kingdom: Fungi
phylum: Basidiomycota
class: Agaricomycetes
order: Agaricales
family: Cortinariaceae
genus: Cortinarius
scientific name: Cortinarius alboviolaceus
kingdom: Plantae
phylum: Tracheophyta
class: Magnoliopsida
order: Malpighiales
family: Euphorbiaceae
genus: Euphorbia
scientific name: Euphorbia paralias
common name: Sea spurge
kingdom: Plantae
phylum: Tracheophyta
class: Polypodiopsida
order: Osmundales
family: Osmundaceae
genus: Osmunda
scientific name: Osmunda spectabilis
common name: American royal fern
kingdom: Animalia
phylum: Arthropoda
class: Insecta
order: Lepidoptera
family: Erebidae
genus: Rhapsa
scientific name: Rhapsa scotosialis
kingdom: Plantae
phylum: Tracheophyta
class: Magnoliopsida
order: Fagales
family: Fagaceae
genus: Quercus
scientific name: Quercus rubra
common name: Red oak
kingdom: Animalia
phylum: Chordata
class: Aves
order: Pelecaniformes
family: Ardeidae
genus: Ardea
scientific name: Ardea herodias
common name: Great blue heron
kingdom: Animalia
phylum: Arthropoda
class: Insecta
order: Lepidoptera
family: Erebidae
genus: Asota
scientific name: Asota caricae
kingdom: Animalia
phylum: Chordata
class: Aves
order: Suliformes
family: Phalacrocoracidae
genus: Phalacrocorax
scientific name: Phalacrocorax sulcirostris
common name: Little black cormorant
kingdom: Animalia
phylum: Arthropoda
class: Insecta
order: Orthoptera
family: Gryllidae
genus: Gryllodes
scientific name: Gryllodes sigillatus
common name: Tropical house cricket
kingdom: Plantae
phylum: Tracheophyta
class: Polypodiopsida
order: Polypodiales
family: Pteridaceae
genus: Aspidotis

• • • • •

Find every line above that contains the word "family", matching case exactly, and copy each one in full.

▶ [WRITTEN ANSWER]:
family: Cortinariaceae
family: Euphorbiaceae
family: Osmundaceae
family: Erebidae
family: Fagaceae
family: Ardeidae
family: Erebidae
family: Phalacrocoracidae
family: Gryllidae
family: Pteridaceae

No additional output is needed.